Libya
Libya
external image ly_large_locator.gif
Map of Libya
Map of Libya



BACKGROUND

Libya's government style is called Jamahiriya (a state of the masses) in theory, governed by the people through local councils, but in practice it is an authoritarian state or a dictatorship.

The Italians were in control of what is today called Libya until their loss at the end of World War II. After the war, the United Nations took control of Libya until December 24, 1951 when it gained its independence. In 1969 army leader, Col. Muammar Abu Minyar al-QADHAFI and his soldiers took control of the government by force and installed their own political system called the Third Universal Theory. The system is a combination of socialism and Islam and comes from tribal practices in Libya. The system is supposed to be enforced by the Libyan people themselves in a unique form of "direct democracy."

external image gaddafi.gif MUARMMAR QADHAFI

QADHAFI has always seen himself as a revolutionary and visionary leader. He used oil money during the 1970s and 1980s to support terrorists outside of Libya that would target capitalist countries. Libya was responsible for Pan AM Airplane flight 103 crashing over Scotland. As a result, the United Nations stopped communicating and helping Libya.

During the 1990s, QADHAFI began to rebuild his relationships with Europe. The United Nations decided to communicate with Libya again starting in April 1999 after Libya accepted responsibility for the plane crash. In December 2003, Libya announced that it had agreed to reveal and end its programs to develop weapons of mass destruction and to stop terrorism.

Today Libya is officially known as Great Socialist People's Libyan Arab Jamahiriya


GEOGRAPHY

Libya is located in Northern Africa, bordering the Mediterranean Sea, between Egypt and Tunisia. Libya is the 24th biggest country in the world in land size and is bordered by Algeria, Chad, Egypt, Niger, Sudan, and Tunisia.

Libya's terrain is mostly dry.
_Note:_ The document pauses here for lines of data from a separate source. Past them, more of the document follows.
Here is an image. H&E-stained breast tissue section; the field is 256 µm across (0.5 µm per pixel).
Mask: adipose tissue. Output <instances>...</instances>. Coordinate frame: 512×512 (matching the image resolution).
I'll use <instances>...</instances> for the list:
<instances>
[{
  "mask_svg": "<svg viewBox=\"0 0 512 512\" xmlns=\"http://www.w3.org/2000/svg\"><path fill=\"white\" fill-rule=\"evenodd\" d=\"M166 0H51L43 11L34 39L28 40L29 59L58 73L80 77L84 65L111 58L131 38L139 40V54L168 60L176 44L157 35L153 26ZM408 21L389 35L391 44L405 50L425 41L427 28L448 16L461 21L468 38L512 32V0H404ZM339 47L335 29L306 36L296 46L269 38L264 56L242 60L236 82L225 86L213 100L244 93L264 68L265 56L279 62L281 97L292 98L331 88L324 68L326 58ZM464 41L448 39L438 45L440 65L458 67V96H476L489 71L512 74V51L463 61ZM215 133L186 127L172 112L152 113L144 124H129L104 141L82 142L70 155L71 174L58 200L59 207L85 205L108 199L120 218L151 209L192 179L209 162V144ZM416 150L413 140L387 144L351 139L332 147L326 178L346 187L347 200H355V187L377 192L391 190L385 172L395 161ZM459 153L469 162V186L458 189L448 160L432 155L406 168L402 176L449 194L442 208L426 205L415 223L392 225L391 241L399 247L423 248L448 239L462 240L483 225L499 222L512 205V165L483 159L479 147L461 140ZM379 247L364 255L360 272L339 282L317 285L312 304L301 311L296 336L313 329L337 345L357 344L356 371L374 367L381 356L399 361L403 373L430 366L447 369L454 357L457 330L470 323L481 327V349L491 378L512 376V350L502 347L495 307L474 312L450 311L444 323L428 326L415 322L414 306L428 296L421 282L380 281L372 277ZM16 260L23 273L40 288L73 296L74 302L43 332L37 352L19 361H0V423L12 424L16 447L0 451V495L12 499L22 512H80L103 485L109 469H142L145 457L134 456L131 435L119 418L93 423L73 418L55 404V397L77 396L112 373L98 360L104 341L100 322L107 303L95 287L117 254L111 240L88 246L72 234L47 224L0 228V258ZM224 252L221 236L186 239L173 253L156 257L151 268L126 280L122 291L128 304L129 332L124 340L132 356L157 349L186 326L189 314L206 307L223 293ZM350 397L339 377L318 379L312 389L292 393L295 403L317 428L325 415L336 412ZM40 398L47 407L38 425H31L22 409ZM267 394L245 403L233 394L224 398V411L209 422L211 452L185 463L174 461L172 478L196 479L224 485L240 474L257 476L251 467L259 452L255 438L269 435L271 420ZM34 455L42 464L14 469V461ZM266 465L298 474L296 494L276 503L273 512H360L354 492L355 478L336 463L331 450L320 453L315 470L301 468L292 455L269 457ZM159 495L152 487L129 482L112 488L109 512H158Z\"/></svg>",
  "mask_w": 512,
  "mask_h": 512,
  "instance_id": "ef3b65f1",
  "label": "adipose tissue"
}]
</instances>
The interior of the country is mostly barren desert.

POPULATION

There are 6,310,434 inhabitants in Libya making it the 106th most populous country in the world.

ETHNIC GROUPS

Berber and Arab 97%, other 3% (includes Greeks, Maltese, Italians, Egyptians, Pakistanis, Turks, Indians, and Tunisians)

RELIGIONS

97 percent of Libyans are Sunni Muslim.

LANGUAGE

Spoken language in Libya can be Arabic, Italian, and English, all of which are widely understood in the major cities.

LITERACY

Literacy is the ability to read and write by the age of 15. 82.6% of the Libyan population is literate.92.4% of males are literate.72% of females are literate.

ADMINISTRATIVE DIVISIONS

25 municipalities.

CAPITAL CITY

Tripoli

CONSTITUTION

Libya has no official constitution. After the September 1969 military takeover of the Libyan government, the Revolutionary Army Council replaced the existing constitution with the Constitutional Proclamation in December 1969. This means they just made an announcement, but nothing was written. In March 1977, Libya adopted the Declaration of the Establishment of the People's Authority.

EXECUTIVE BRANCH

The Chief of State is Revolutionary Leader Col. Muammar Abu Minyar al-QADHAFI (since 1 September 1969), but he holds no official title like president.
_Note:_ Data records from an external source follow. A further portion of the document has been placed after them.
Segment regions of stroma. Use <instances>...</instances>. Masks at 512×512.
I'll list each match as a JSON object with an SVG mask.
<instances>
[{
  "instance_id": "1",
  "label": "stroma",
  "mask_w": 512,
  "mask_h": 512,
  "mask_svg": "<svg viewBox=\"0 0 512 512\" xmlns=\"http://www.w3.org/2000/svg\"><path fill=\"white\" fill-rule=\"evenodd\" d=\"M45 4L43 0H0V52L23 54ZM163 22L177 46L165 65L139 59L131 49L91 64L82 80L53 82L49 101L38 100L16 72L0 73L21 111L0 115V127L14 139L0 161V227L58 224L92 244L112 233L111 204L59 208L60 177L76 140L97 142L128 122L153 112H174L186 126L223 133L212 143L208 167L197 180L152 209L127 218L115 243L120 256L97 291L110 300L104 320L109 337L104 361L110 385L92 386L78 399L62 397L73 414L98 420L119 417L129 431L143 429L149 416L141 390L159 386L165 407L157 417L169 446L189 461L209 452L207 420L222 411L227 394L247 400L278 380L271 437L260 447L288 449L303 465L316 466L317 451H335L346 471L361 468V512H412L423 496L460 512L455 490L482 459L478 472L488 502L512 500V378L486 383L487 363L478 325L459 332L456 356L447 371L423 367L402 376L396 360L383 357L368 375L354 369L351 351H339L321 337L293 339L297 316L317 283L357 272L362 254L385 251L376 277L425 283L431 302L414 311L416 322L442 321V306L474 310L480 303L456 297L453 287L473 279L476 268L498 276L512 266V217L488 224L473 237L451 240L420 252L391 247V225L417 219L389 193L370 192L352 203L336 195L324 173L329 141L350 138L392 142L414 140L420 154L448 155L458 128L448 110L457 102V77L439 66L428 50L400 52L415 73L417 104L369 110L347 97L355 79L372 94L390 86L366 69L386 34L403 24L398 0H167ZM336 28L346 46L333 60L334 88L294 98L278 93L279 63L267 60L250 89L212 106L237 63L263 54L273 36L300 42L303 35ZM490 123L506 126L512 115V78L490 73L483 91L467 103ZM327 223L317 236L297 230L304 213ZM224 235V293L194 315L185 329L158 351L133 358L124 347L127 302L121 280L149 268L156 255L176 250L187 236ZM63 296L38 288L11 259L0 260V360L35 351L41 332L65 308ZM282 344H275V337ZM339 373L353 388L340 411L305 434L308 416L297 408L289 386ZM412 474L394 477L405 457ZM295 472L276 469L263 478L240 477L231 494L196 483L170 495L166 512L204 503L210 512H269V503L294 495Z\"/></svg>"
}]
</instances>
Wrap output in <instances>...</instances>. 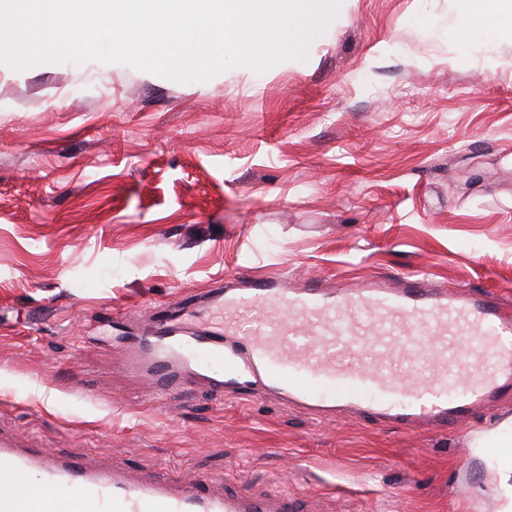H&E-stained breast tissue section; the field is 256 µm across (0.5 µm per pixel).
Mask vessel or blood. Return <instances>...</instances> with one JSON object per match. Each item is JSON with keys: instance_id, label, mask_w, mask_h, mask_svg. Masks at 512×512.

Secretary of the General People's Congress (Prime Minister) al-Baghdadi Ali al-MAHMUDI (since 5 March 2006)

The Primie Minister is the head of government and is elected by the General People's Congress. The Last election was held in March 2009.


LEGISLATIVE BRANCH

The Prime Minister has a group of people that work under him called the General People's Congress. These people are chosen from smaller committees from the 25 municipalities. General People's Congress has 760 seats.

JUDICIAL BRANCH

The Libyan jucidial branch is based on Italian and French civil law systems and Islamic law. There are separate religious courts, but no constitutional law for judges to base their decisions on.

PROBLEMS & NATIONAL ISSUES

Libya lacks natural resources such as water, but the largest water development plan in the world is being built to bring water from large aquifers under the Sahara to coastal cities.

Libya has claimed more than 32,000 square kilometers in southeastern Algeria and about 25,000 square kilometers in the Tommo region of Niger with permission of these two countries.

Libya is home to 8,000 Palestinian refugees.